◆ **Brief**: Render every line of the records below as a numbered list, omitting blank lines.

(Beginning of Excerpted records)

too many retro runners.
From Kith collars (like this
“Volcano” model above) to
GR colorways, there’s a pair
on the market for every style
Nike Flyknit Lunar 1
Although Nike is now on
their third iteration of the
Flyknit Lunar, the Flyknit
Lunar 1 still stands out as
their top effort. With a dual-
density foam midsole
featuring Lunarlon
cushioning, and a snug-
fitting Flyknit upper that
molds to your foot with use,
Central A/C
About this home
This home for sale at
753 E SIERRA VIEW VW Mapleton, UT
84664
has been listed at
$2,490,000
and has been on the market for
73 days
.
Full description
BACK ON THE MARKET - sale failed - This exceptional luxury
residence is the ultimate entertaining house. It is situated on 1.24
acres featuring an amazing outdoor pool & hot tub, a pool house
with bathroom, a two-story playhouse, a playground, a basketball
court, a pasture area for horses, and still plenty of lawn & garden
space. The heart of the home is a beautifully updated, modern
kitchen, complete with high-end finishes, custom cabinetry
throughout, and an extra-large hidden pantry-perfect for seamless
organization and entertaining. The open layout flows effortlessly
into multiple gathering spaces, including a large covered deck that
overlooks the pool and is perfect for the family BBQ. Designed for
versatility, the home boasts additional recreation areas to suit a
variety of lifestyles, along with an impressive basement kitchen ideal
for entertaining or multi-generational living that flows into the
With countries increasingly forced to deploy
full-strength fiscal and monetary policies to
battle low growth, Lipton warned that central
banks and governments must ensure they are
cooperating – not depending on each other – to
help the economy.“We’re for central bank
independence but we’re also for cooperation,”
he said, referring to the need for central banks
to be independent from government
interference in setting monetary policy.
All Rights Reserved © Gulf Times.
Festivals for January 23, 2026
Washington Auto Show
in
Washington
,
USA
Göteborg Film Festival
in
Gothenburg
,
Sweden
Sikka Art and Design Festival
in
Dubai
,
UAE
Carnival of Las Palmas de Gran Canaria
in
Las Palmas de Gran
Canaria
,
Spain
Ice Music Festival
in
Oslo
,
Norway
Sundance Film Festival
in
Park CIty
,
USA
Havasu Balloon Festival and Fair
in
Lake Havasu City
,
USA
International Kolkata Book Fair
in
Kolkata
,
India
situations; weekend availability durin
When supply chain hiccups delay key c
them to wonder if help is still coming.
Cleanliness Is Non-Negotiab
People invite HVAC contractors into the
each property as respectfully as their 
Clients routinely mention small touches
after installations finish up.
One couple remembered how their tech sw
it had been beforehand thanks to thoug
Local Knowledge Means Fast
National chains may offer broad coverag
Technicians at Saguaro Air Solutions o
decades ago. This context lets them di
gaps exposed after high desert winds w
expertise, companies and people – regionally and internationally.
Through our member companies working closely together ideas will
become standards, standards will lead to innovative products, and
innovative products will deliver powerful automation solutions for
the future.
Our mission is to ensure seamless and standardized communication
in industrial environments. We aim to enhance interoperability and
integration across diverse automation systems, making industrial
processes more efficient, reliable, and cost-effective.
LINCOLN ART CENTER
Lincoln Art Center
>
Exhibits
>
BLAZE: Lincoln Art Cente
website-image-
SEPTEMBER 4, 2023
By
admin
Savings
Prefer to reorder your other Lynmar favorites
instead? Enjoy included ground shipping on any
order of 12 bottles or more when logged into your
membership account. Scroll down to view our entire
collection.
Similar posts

(End of Excerpted records)

◆ **Response**:
1. too many retro runners.
2. From Kith collars (like this
3. “Volcano” model above) to
4. GR colorways, there’s a pair
5. on the market for every style
6. Nike Flyknit Lunar 1
7. Although Nike is now on
8. their third iteration of the
9. Flyknit Lunar, the Flyknit
10. Lunar 1 still stands out as
11. their top effort. With a dual-
12. density foam midsole
13. featuring Lunarlon
14. cushioning, and a snug-
15. fitting Flyknit upper that
16. molds to your foot with use,
17. Central A/C
18. About this home
19. This home for sale at
20. 753 E SIERRA VIEW VW Mapleton, UT
21. 84664
22. has been listed at
23. $2,490,000
24. and has been on the market for
25. 73 days
26. .
27. Full description
28. BACK ON THE MARKET - sale failed - This exceptional luxury
29. residence is the ultimate entertaining house. It is situated on 1.24
30. acres featuring an amazing outdoor pool & hot tub, a pool house
31. with bathroom, a two-story playhouse, a playground, a basketball
32. court, a pasture area for horses, and still plenty of lawn & garden
33. space. The heart of the home is a beautifully updated, modern
34. kitchen, complete with high-end finishes, custom cabinetry
35. throughout, and an extra-large hidden pantry-perfect for seamless
36. organization and entertaining. The open layout flows effortlessly
37. into multiple gathering spaces, including a large covered deck that
38. overlooks the pool and is perfect for the family BBQ. Designed for
39. versatility, the home boasts additional recreation areas to suit a
40. variety of lifestyles, along with an impressive basement kitchen ideal
41. for entertaining or multi-generational living that flows into the
42. With countries increasingly forced to deploy
43. full-strength fiscal and monetary policies to
44. battle low growth, Lipton warned that central
45. banks and governments must ensure they are
46. cooperating – not depending on each other – to
47. help the economy.“We’re for central bank
48. independence but we’re also for cooperation,”
49. he said, referring to the need for central banks
50. to be independent from government
51. interference in setting monetary policy.
52. All Rights Reserved © Gulf Times.
53. Festivals for January 23, 2026
54. Washington Auto Show
55. in
56. Washington
57. ,
58. USA
59. Göteborg Film Festival
60. in
61. Gothenburg
62. ,
63. Sweden
64. Sikka Art and Design Festival
65. in
66. Dubai
67. ,
68. UAE
69. Carnival of Las Palmas de Gran Canaria
70. in
71. Las Palmas de Gran
72. Canaria
73. ,
74. Spain
75. Ice Music Festival
76. in
77. Oslo
78. ,
79. Norway
80. Sundance Film Festival
81. in
82. Park CIty
83. ,
84. USA
85. Havasu Balloon Festival and Fair
86. in
87. Lake Havasu City
88. ,
89. USA
90. International Kolkata Book Fair
91. in
92. Kolkata
93. ,
94. India
95. situations; weekend availability durin
96. When supply chain hiccups delay key c
97. them to wonder if help is still coming.
98. Cleanliness Is Non-Negotiab
99. People invite HVAC contractors into the
100. each property as respectfully as their 
101. Clients routinely mention small touches
102. after installations finish up.
103. One couple remembered how their tech sw
104. it had been beforehand thanks to thoug
105. Local Knowledge Means Fast
106. National chains may offer broad coverag
107. Technicians at Saguaro Air Solutions o
108. decades ago. This context lets them di
109. gaps exposed after high desert winds w
110. expertise, companies and people – regionally and internationally.
111. Through our member companies working closely together ideas will
112. become standards, standards will lead to innovative products, and
113. innovative products will deliver powerful automation solutions for
114. the future.
115. Our mission is to ensure seamless and standardized communication
116. in industrial environments. We aim to enhance interoperability and
117. integration across diverse automation systems, making industrial
118. processes more efficient, reliable, and cost-effective.
119. LINCOLN ART CENTER
120. Lincoln Art Center
121. >
122. Exhibits
123. >
124. BLAZE: Lincoln Art Cente
125. website-image-
126. SEPTEMBER 4, 2023
127. By
128. admin
129. Savings
130. Prefer to reorder your other Lynmar favorites
131. instead? Enjoy included ground shipping on any
132. order of 12 bottles or more when logged into your
133. membership account. Scroll down to view our entire
134. collection.
135. Similar posts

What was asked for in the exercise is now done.